I have a patient in the NICU that I’ve been following for the past couple of weeks with ROP, so it’s given me the opportunity to review the ETROP results, the final results of which were published in 2004 by William V. Good on behalf of the ETROP Cooperative Group.
The CRYO-ROP trial had given us the “threshold” of treatment for ROP. Threshold was defined by the CRYO-ROP as at least five clock hours of contiguous, or eight cumulative clock hours of stage 3 ROP in zone I or II in the presence of plus disease. When I was a resident, a quick trick we were taught was to look at the posterior pole for plus disease. If there was no plus disease, no matter how extensive the ROP might be, you weren’t at threshold. And I still do this now, looking first at the posterior pole for plus disease, before heading off into the periphery to determine zones and stages.
The ETROP study came about because of a sense that treating some patients sooner than these threshold definitions could be beneficial, and in fact the ETROP proved it to be so, effectively changing the threshold for treatment. The most important change is that treatment can now be considered sooner without regard to the number of clock hours involved. The new criteria defined by ETROP are:
1. Zone I ROP with plus disease (doesn’t matter what stage)
2. Zone I ROP with stage 3 disease (don’t need plus disease)
3. Zone II ROP, stage 2 or 3, with plus disease.
These three criteria are defined as “Type I” ROP.
Treating these eyes instead of waiting for CRYO-ROP threshold criteria resulted in reduction in unfavorable visual acuity outcomes from 19.8% to 14.3%, and a reduction in unfavorable structural outcomes from 15.6% to 9.0% (both at 9 months). Bear in mind that these results are not comparing “treated” to “untreated”, but are comparing “treating earlier” to “waiting for CRYO-ROP threshold”. Treating these Type I eyes resulted in treatment on average 2 weeks earlier than waiting for CRYO-ROP threshold.
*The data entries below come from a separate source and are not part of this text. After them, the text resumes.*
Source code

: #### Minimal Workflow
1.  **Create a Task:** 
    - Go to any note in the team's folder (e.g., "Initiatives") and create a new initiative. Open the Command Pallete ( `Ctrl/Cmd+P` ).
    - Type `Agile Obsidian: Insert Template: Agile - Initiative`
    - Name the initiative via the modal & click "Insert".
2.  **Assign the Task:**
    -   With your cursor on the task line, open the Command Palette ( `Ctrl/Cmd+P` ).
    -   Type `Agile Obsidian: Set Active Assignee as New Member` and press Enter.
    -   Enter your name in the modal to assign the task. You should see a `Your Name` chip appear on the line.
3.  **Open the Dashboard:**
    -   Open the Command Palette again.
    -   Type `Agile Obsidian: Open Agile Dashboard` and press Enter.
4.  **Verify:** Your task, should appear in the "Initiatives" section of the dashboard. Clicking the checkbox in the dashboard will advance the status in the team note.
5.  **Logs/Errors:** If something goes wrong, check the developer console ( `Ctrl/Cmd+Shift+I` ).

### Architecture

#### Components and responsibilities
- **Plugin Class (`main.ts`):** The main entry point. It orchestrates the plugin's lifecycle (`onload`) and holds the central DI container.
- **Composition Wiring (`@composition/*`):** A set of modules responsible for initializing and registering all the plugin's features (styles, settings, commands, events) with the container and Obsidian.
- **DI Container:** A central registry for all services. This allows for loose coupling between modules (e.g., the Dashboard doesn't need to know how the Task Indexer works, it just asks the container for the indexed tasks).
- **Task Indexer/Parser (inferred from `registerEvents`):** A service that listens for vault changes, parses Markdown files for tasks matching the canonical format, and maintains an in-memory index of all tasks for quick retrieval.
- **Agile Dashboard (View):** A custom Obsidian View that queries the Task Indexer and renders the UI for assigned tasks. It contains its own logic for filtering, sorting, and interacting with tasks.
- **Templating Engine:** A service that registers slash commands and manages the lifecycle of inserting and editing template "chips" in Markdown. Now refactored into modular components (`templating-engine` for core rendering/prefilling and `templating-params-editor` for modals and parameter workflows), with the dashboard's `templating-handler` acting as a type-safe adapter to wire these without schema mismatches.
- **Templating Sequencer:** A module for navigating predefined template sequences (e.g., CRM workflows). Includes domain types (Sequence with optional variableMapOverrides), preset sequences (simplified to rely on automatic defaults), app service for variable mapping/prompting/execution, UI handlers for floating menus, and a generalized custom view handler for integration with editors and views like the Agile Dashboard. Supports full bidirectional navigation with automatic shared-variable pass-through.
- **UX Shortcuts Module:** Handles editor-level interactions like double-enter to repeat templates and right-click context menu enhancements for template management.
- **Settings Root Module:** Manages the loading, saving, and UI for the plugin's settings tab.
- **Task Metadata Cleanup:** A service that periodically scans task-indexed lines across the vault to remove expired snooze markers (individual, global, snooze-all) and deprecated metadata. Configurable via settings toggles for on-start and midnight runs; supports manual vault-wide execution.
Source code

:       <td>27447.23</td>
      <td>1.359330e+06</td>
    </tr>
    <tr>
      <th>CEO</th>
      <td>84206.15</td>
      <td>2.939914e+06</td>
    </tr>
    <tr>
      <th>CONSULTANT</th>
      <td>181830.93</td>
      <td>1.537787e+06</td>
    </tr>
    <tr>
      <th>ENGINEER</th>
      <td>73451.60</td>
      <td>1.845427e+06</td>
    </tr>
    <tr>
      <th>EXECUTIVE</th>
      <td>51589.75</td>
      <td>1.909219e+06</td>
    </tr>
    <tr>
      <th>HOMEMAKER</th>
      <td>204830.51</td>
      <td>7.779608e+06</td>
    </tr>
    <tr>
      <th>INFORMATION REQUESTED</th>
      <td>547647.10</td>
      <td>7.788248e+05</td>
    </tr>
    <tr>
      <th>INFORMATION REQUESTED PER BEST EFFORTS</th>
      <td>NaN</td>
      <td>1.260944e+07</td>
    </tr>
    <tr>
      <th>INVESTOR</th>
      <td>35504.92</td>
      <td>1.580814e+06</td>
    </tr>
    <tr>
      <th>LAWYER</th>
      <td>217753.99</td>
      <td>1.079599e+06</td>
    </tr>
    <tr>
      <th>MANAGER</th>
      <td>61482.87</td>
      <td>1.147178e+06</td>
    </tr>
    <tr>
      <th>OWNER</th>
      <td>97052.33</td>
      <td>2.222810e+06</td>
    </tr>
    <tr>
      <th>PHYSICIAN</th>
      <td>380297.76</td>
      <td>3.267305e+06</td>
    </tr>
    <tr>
Looking at these numbers, there is a definite clinical benefit to treating earlier, but you can spin the numbers in a couple of ways. You can say that unfavorable visual acuity outcomes were reduced by 25% (from 19.8 down to 14.3%), but I think it’s more meaningful to look at the absolute percentage reduction, which is about 5%. A 5% decrease means that for every 20 eyes you treat early, you see a benefit in one of them. Not great, but given that you’re only changing the timing of the treatment in most cases, (66% of control eyes went on to need treatment by CRYO-ROP criteria anyway), it’s pretty good. The question though is, what risk was involved in treating these infants two weeks earlier? The study showed that there was a definite increase in morbidity in the early treatment group (but not mortality) — bradycardia, re-intubation, etc. How often did this occur? If you treat two patients early, one had a potentially serious systemic side effect. So, the decision regarding the timing of treatment is not so cut and dried as the study numbers might suggest. On the other hand, it does support treating ROP at “pre-threshold” levels, and that should be taken into account. Furthermore it points to the need to follow pre-threshold eyes more closely, and to be prepared to treat within 48 hours of reaching threshold.